Are there any tricks during LAS model training in order to avoid overfiiting?
Hi,
When I train LAS model using Lingvo, I found that the loss in the training set will not decrease, but the WER in the dev set keeps decrease. When I train LAS using Lingvo, even no dropout is used. But when I implement LAS using Pytorch, my model suffers overfitting badly (WER in the train set is 0.18%, 10.8% in dev set). I also used the same initialization method adopted by Lingvo. Both SpecAugment and Label smoothing are adopted for Lingvo and pytorch implementation. Do you think what's the most import thing for Lingvo to avoid overfitting?
Thanks
Can you detail more about the parameters you're using for your LAS model ? Maybe I'm having the same problem with a LAS model on Tensorflow (not lingvo).
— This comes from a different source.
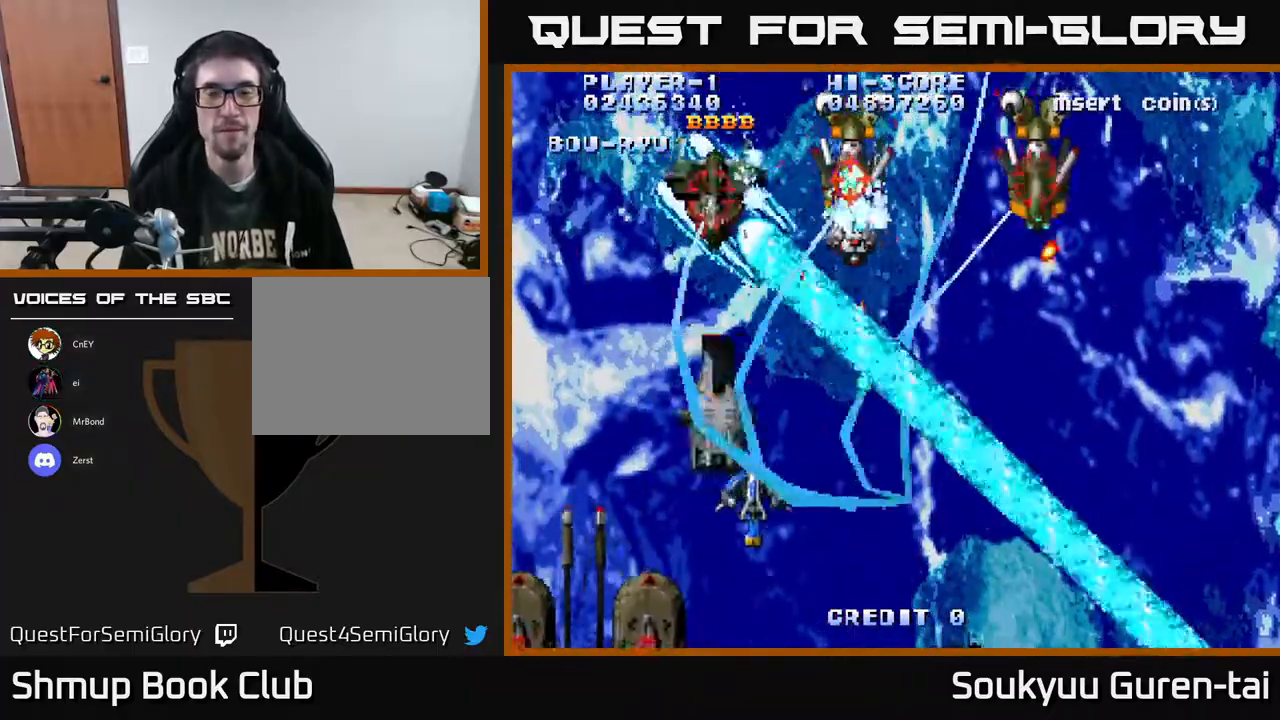
{"buttons": ["A", "DPAD_UP"], "right_stick": "center", "events": [[50, "DPAD_LEFT", "up"], [467, "DPAD_UP", "down"]]}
The training loss stop decreasing while the test loss keeps increasing and at the same time the CER on both sets keeps decreasing. When I inspect the attention image during training I find out that even with loss of the training that stops decreasing the attention keep getting more and more alligned. My las model was the original model described in the paper with 3 x 512 pBLSTM as the encoder and 2 x 512 LSTM on the decoder, with 13 MFCC with deltas and acceleration as inputs, but the attention was luong attention (it was mistake at the first but I noticed it after 4 days of traning. The attention was with pass_hidden_state and pass_bottom_only option for the conection between the encoder and the attention layer). I'm still in the process to do my experience wuth lingvo in the same time.